0 为何reduce也会有分组:
文件1--->map1分组---> 张三一组, 李四一组
文件2--->map2分组---> 张三一组, 李四一组
在map阶段,文件1和文件2仅仅在本map内分组但是map1和map2之间不会分组,因此只有在reduce的时候才能将所有数据合并并分组。
0.1
map任务 ---> 由调用文件hdfs的block个数决定
map函数: 调用文件每一行调用一次
reduce任务 ---> 由分区决定,分区代码需要自定义实现,默认分一个区。
具体见 hadoop patition 分区简介和自定义
reduce函数: 由map处理后得到的分组个数决定调用多少次
1 在eclipse写自定义reduce时,
要么Context带上泛型,
class MyReducer2 extends Reducer<LongWritable, LongWritable, LongWritable, LongWritable>{
protected void reduce(LongWritable k2, Iterable<LongWritable> v2s,
org.apache.hadoop.mapreduce.Reducer<LongWritable,LongWritable,LongWritable,LongWritable>.Context context)
throws IOException, InterruptedException {
System.out.println("reduce2");
}
}
要么不带泛型 也不需要带上包路径:
class MyReducer1 extends Reducer<LongWritable, LongWritable, LongWritable, LongWritable>{
protected void reduce(LongWritable k2, java.lang.Iterable<LongWritable> v2s, Context context) throws java.io.IOException ,InterruptedException {
System.out.println("reduce");
};
}
如果 带上包路径又不带上泛型,则reduce走不进去: 这种写法eclipse会有黄色波浪线提示,提示你应该加上泛型
class MyReducer2 extends Reducer<LongWritable, LongWritable, LongWritable, LongWritable>{
protected void reduce(LongWritable k2, Iterable<LongWritable> v2s,
org.apache.hadoop.mapreduce.Reducer.Context context)

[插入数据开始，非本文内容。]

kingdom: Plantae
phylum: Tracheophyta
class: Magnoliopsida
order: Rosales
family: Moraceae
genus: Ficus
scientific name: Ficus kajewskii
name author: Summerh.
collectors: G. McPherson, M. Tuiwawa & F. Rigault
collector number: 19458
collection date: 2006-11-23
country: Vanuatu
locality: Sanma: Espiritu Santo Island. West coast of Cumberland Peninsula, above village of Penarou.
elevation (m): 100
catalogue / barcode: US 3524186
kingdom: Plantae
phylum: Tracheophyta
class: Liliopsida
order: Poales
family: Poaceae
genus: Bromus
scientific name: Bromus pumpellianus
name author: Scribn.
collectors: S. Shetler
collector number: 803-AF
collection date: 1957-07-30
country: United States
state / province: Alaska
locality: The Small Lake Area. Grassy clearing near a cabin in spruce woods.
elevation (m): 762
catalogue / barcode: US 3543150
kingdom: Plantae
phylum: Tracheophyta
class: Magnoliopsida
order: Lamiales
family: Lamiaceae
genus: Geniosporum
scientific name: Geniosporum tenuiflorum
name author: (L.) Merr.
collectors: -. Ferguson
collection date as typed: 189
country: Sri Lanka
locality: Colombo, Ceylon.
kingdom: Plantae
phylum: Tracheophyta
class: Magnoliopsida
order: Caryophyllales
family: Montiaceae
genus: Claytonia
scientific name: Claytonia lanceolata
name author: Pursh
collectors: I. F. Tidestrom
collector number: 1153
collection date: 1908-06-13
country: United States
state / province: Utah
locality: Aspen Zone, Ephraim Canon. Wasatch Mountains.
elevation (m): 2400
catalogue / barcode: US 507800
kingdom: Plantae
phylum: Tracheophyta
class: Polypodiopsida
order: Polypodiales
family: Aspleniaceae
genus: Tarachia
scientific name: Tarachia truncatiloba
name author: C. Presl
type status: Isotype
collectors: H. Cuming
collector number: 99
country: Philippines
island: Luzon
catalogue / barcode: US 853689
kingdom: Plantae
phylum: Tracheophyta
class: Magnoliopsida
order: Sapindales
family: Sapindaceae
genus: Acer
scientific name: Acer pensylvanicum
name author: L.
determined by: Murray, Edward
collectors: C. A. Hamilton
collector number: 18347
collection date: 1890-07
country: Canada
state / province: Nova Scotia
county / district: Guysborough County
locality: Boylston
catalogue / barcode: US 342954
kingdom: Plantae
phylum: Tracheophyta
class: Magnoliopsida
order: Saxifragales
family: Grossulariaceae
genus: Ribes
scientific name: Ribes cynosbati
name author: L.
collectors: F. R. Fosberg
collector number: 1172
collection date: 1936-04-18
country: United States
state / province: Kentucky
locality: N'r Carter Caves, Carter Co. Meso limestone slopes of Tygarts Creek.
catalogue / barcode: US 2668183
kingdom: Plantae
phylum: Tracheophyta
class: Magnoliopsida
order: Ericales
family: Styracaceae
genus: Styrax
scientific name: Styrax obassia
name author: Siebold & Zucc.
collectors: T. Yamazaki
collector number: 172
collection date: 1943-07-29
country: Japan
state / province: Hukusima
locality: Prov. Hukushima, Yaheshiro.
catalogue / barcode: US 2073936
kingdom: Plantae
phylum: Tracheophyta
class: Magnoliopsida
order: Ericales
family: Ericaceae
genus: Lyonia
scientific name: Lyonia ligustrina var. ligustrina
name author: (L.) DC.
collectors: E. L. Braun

throws IOException, InterruptedException {
System.out.println("reduce2");
}
}
2 在map节点自定义key(一般是个实体类)时,如果这个类的属性有string类型,那么在流输入输出写法和
long等的写法不同,具体如下:
public static class MyUser implements Writable, DBWritable{
int id;
String name;
@Override
public void write(DataOutput out) throws IOException {
out.writeInt(id);
Text.writeString(out, name); // 使用org.apache.hadoop.io.Text类实现读写
}
@Override
public void readFields(DataInput in) throws IOException {
this.id = in.readInt();
this.name = Text.readString(in); // // 使用org.apache.hadoop.io.Text类实现读写
}
否则报错如下:
java.io.DataInputStream.readFully(Unknown Source)